Jorge Mario Bergoglio assumiu a Igreja de Pedro há 12 anos num momento de crise. Pela primeira vez em 600 anos, um papa, Bento XVI, renunciava ao posto ainda em vida. Saída política para reduzir a pressão sobre um Vaticano maculado por escândalos sexuais e financeiros. Francisco foi o caminho para a reabilitação. Um gesto de humildade, mas também de relações públicas. Era preciso demonstrar ao mundo, às vítimas dos abusos e aos católicos que a igreja ainda valia a pena, que ela se importa. Era preciso abrir suas portas e janelas, permitir a entrada da luz, renovar os ares, desarmar os espíritos com uma mensagem de simplicidade e inclusão. Francisco, um jesuíta latino-americano, era o nome ideal para resgatar a fé católica, reconstruir pontes e conduzir a igreja para seu novo momento.

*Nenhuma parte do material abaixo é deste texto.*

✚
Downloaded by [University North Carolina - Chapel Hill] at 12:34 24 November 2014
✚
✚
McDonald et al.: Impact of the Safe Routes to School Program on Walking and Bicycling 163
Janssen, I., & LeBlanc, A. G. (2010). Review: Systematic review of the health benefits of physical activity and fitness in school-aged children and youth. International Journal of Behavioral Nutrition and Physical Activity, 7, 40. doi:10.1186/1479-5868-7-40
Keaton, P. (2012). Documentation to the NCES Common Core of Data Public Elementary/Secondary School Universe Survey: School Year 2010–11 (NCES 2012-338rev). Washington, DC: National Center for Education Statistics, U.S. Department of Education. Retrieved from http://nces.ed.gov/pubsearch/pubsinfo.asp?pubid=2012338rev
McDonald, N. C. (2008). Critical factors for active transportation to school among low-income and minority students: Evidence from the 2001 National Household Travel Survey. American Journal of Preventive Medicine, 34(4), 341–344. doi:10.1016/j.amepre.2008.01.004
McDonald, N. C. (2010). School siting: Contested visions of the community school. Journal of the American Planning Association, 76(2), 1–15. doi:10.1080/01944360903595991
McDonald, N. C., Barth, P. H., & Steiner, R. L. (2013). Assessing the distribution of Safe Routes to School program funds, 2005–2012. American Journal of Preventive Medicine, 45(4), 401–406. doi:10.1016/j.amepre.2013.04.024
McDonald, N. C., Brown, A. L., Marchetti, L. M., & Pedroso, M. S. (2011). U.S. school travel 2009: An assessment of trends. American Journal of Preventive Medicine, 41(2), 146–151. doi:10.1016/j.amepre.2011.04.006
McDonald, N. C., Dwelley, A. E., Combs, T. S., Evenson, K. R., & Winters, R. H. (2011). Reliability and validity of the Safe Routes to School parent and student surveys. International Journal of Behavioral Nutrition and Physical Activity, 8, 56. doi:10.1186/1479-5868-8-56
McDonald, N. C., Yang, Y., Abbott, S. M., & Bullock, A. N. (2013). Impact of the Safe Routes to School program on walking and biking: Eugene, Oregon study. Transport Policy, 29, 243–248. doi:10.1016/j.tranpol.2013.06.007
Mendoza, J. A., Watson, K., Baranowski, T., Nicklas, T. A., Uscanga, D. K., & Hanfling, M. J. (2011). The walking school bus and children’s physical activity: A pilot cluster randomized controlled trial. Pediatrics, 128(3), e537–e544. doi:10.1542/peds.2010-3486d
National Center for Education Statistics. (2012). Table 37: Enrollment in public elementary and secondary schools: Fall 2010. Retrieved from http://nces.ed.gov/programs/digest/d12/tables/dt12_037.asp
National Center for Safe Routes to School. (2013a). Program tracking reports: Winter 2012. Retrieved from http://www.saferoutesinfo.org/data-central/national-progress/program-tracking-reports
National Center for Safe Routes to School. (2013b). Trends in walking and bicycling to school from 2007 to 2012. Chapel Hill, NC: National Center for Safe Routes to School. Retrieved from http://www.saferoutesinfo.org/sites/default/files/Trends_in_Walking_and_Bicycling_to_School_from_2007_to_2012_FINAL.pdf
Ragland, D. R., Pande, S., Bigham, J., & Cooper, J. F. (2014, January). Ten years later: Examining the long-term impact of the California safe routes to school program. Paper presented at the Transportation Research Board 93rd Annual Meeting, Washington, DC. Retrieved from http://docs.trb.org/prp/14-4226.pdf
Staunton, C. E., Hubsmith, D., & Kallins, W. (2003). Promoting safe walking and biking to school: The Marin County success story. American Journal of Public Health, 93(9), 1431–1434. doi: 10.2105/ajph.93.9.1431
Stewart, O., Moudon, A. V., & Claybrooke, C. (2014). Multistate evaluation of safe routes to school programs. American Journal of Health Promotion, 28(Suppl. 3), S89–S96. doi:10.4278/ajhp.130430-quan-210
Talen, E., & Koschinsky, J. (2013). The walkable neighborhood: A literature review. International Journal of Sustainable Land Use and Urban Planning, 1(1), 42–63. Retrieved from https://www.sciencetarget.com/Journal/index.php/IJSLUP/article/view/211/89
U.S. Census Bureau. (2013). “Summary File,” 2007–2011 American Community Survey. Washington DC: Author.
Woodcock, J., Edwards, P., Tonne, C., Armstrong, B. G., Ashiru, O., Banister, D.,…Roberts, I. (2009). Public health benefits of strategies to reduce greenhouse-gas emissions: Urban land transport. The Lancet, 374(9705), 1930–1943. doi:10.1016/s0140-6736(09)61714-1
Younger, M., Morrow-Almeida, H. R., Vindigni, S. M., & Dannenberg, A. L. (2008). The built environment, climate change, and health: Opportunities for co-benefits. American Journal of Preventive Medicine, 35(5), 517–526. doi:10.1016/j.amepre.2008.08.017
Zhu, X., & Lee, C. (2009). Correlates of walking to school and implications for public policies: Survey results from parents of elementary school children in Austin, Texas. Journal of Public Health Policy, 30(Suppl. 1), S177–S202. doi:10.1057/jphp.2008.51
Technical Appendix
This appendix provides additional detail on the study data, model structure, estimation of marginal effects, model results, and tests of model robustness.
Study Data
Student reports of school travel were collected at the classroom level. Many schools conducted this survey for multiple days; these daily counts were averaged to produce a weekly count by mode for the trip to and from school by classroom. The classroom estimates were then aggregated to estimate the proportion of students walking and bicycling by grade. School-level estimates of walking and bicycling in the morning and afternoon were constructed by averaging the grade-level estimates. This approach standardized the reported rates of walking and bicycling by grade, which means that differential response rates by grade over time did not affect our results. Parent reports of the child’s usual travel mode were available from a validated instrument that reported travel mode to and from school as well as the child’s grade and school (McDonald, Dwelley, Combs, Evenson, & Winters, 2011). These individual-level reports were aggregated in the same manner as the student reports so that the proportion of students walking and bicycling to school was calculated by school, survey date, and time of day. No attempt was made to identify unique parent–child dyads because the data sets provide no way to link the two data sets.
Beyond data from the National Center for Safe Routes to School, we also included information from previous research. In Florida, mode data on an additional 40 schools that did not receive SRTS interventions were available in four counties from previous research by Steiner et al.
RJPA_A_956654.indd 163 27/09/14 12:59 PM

Nesse caminho, promoveu reformas internas fundamentais. Retirou o Vaticano de paraísos fiscais e aumentou a transparência das finanças; deu aval a investigações, tanto internas como externas, contra abusadores sexuais e criou um novo arcabouço legal para coibir novos crimes. Em ato inédito, expulsou da igreja Theodore McCarrick, que foi cardeal e arcebispo de Washington – por ironia, Theodore morreu em 3 de abril, em absoluto ostracismo. Só por essas duas reformas fundamentais, Francisco poderia dar sua missão por cumprida. Mas ele fez mais: reformou o processo canônico de declaração de nulidade matrimonial, tornando o rito mais ágil e acessível, permitindo que milhares de católicos reencontrassem o caminho dos sacramentos, inclusive o da comunhão.
Como um progressista e no seu papel de relações públicas, entretanto, Francisco aderiu totalmente à agenda ambiental, repetiu discursos contra o aquecimento global e levou o Banco do Vaticano a investir na falácia dos créditos de carbono. Seduziu-se pela esquerda globalista, abraçando a narrativa do discurso de ódio nas redes sociais e, a conquistou, ao se colocar ao lado dos imigrantes ilegais, sem ponderar sobre seu uso geopolítico. Visitou a Península Arábica, pregou a fraternidade inter-religiosa com líderes muçulmanos. Tentou se aproximar da China, acolheu Lula e Nicolas Maduro, e custou a criticar Daniel Ortega em sua perseguição aos católicos na Nicarágua. Após 12 anos, fez a Igreja crescer quase 10%, saindo de 1 bilhão e 277 milhões de fiéis para 1 bilhão e 400 milhões, nos cinco continentes. Cumpriu sua missão, mas e agora?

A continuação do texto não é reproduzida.